[Extracted records]
+-------+
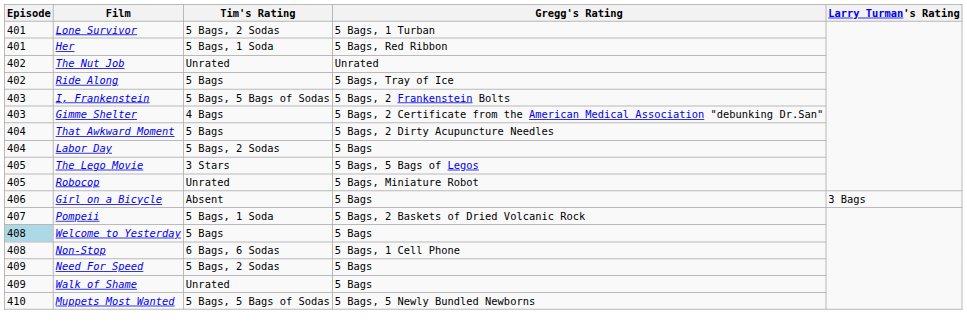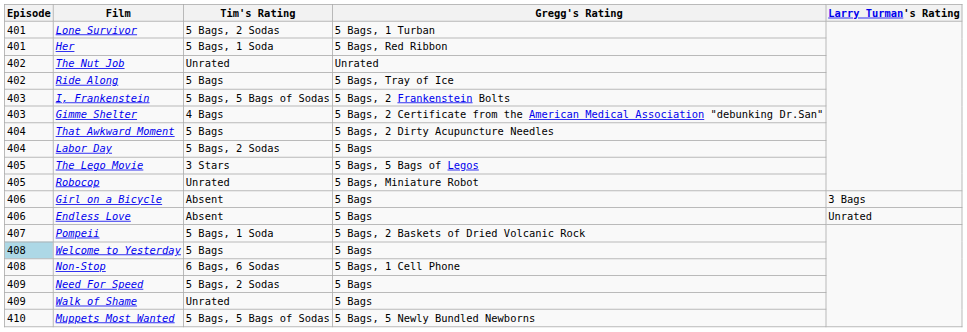+ row: 406 | Endless Love | Absent | 5 Bags | Unrated
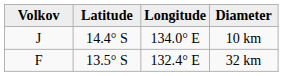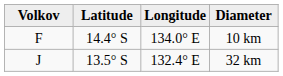10 km | Volkov: J -> F
32 km | Volkov: F -> J
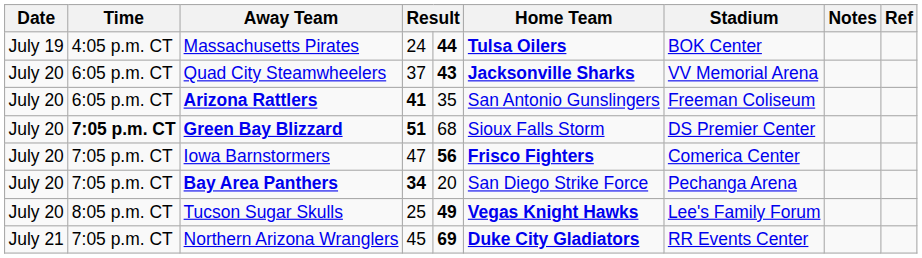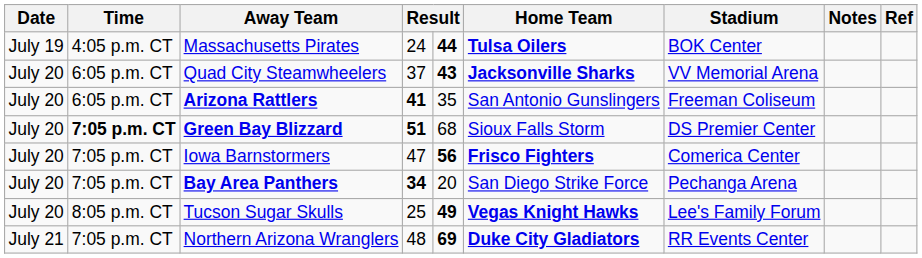Northern Arizona Wranglers | column 4: 45 -> 48
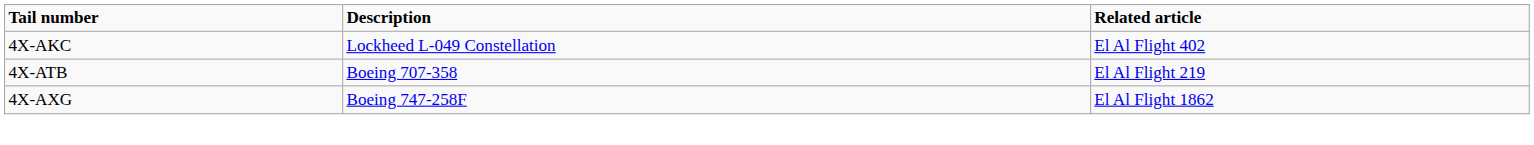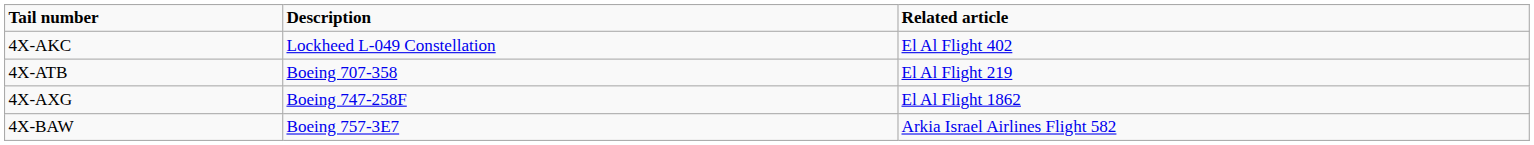+ row: 4X-BAW | Boeing 757-3E7 | Arkia Israel Airlines Flight 582
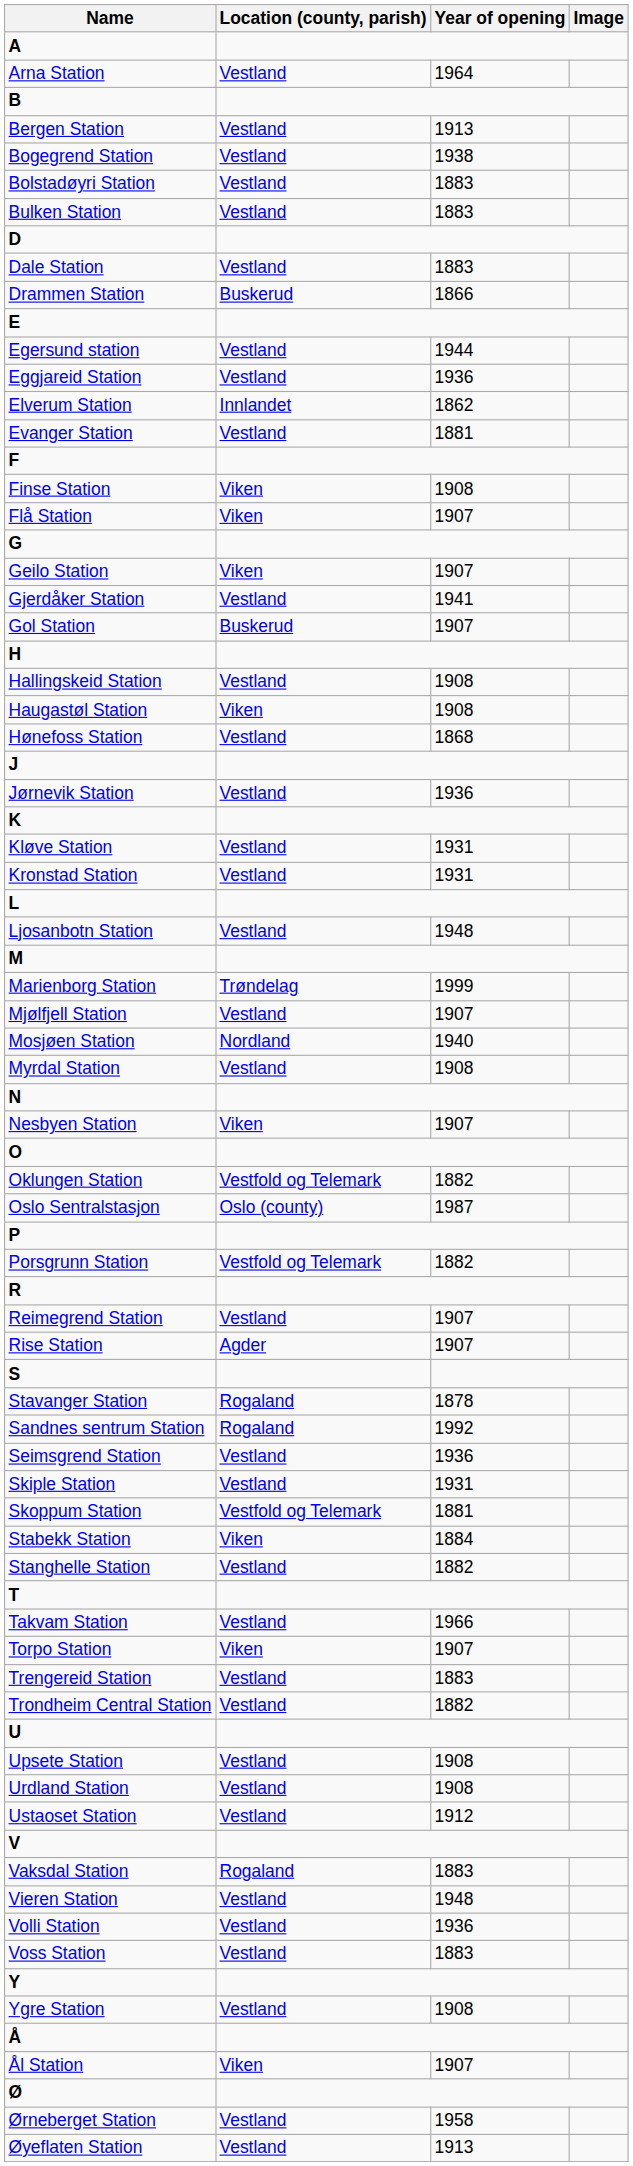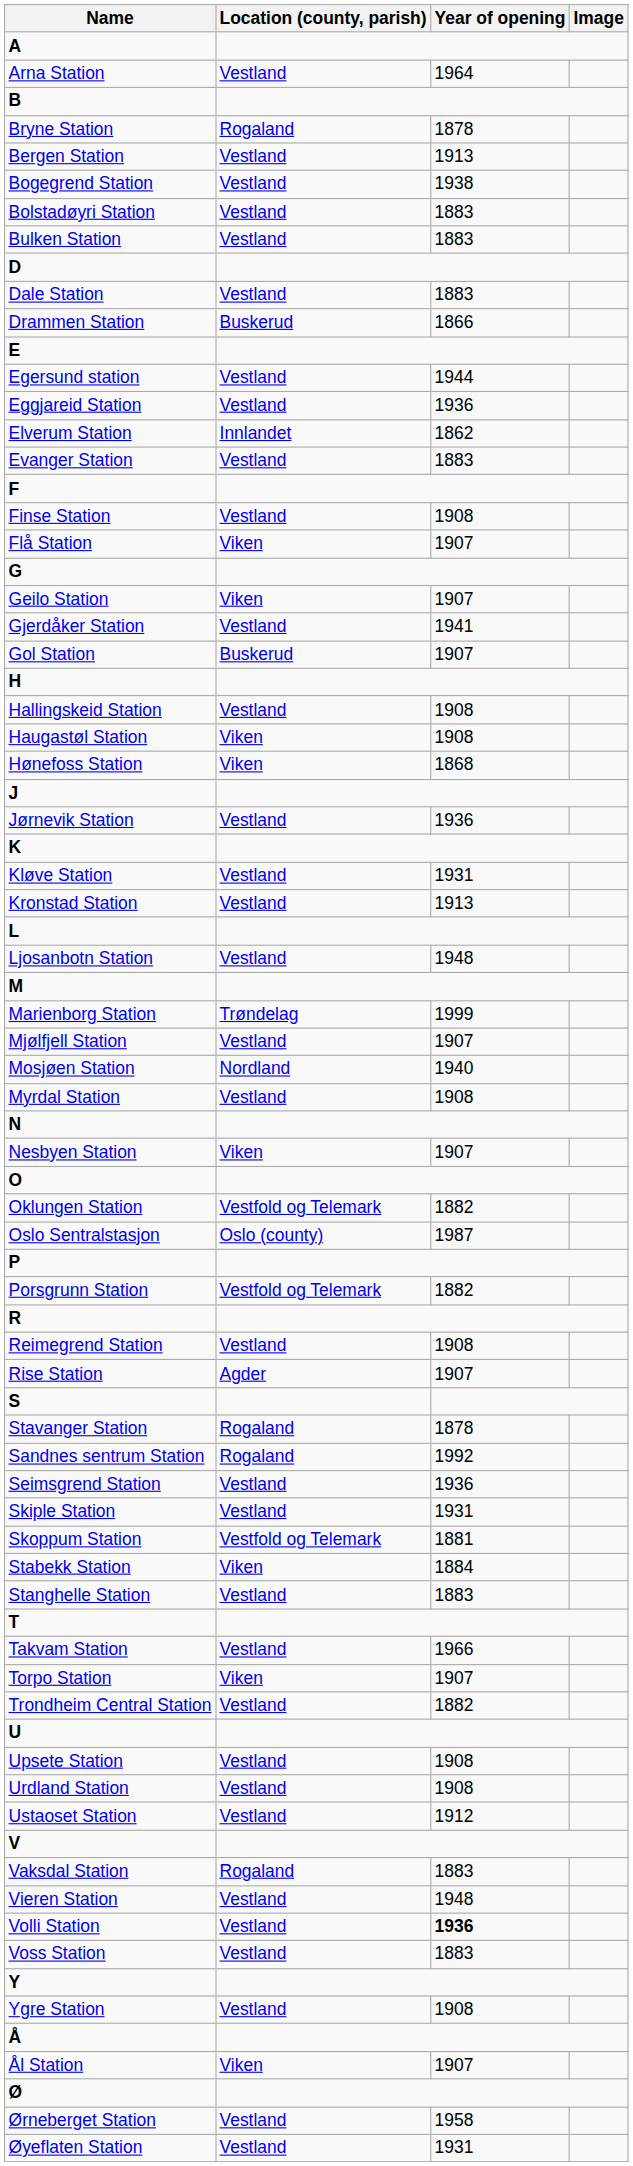+ row: Bryne Station | Rogaland | 1878
Evanger Station | Year of opening: 1881 -> 1883
Finse Station | Location (county, parish): Viken -> Vestland
Hønefoss Station | Location (county, parish): Vestland -> Viken
Kronstad Station | Year of opening: 1931 -> 1913
Reimegrend Station | Year of opening: 1907 -> 1908
Stanghelle Station | Year of opening: 1882 -> 1883
- row: Trengereid Station | Vestland | 1883
Volli Station | Year of opening: normal -> bold
Øyeflaten Station | Year of opening: 1913 -> 1931
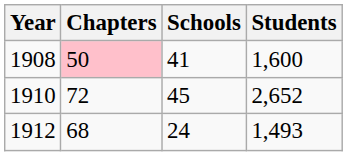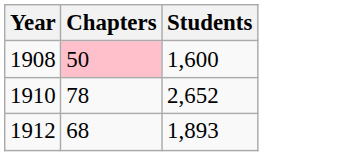- column: Schools | 41 | 45 | 24
1910 | Chapters: 72 -> 78
1912 | Students: 1,493 -> 1,893
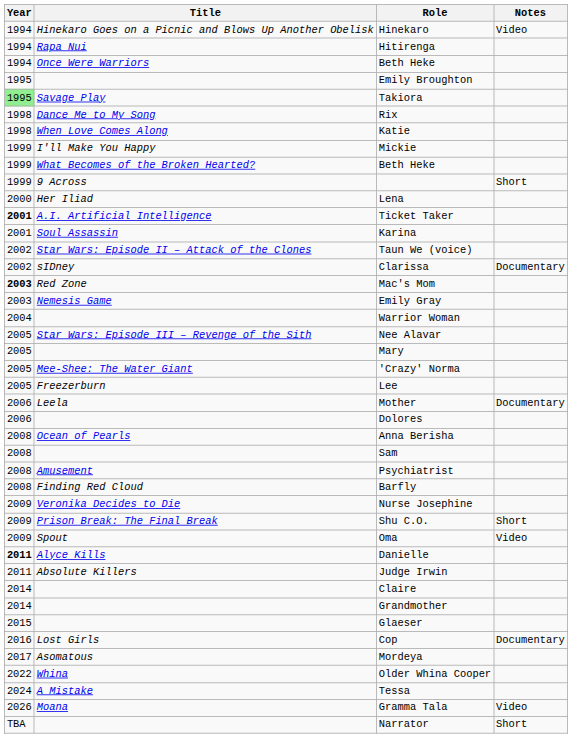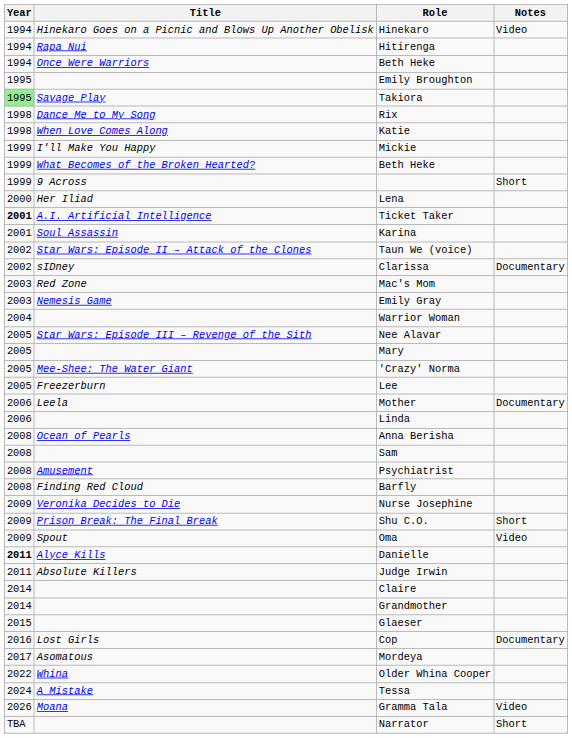Mac's Mom | Year: bold -> normal
+ row: 2006 | Linda
- row: 2006 | Dolores
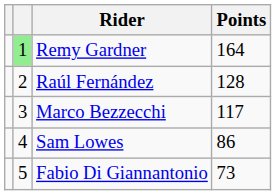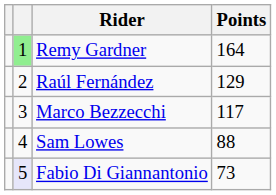Raúl Fernández | Points: 128 -> 129
Sam Lowes | Points: 86 -> 88
Fabio Di Giannantonio | column 2: no background -> lavender background
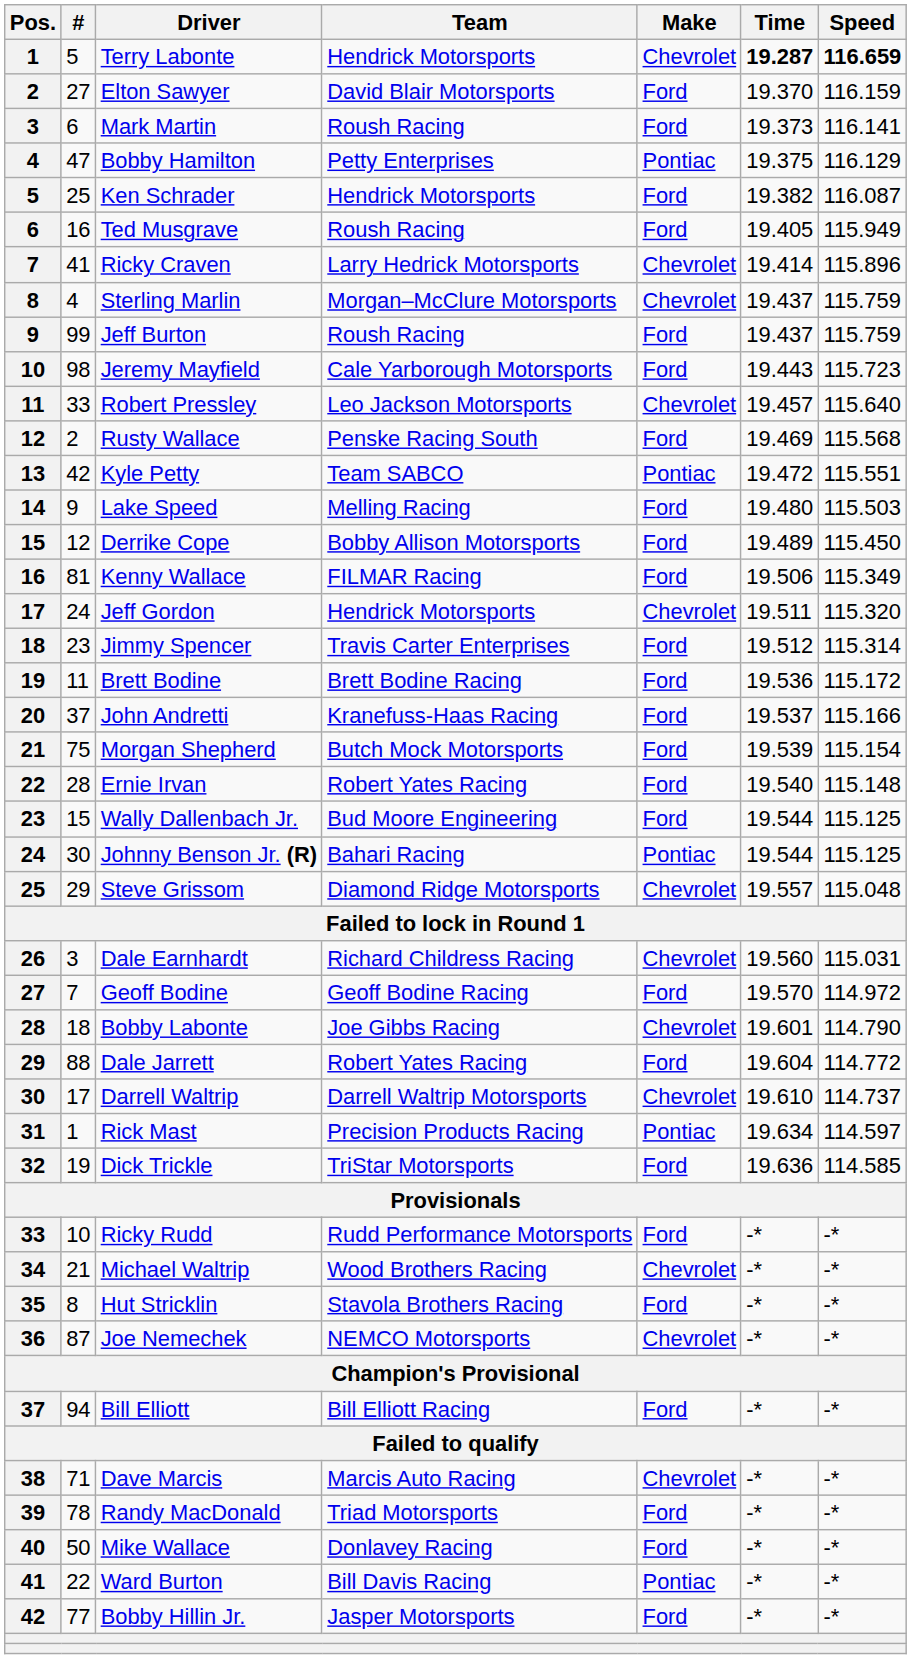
+-------+
## WRITTEN PROBLEM
Could you return every line of the records above word for word, with the pictures left out?

## RESULT OF THIS TASK
+ row: 406 | Endless Love | Absent | 5 Bags | Unrated
10 km | Volkov: J -> F
32 km | Volkov: F -> J
Northern Arizona Wranglers | column 4: 45 -> 48
+ row: 4X-BAW | Boeing 757-3E7 | Arkia Israel Airlines Flight 582
+ row: Bryne Station | Rogaland | 1878
Evanger Station | Year of opening: 1881 -> 1883
Finse Station | Location (county, parish): Viken -> Vestland
Hønefoss Station | Location (county, parish): Vestland -> Viken
Kronstad Station | Year of opening: 1931 -> 1913
Reimegrend Station | Year of opening: 1907 -> 1908
Stanghelle Station | Year of opening: 1882 -> 1883
- row: Trengereid Station | Vestland | 1883
Volli Station | Year of opening: normal -> bold
Øyeflaten Station | Year of opening: 1913 -> 1931
- column: Schools | 41 | 45 | 24
1910 | Chapters: 72 -> 78
1912 | Students: 1,493 -> 1,893
Mac's Mom | Year: bold -> normal
+ row: 2006 | Linda
- row: 2006 | Dolores
Raúl Fernández | Points: 128 -> 129
Sam Lowes | Points: 86 -> 88
Fabio Di Giannantonio | column 2: no background -> lavender background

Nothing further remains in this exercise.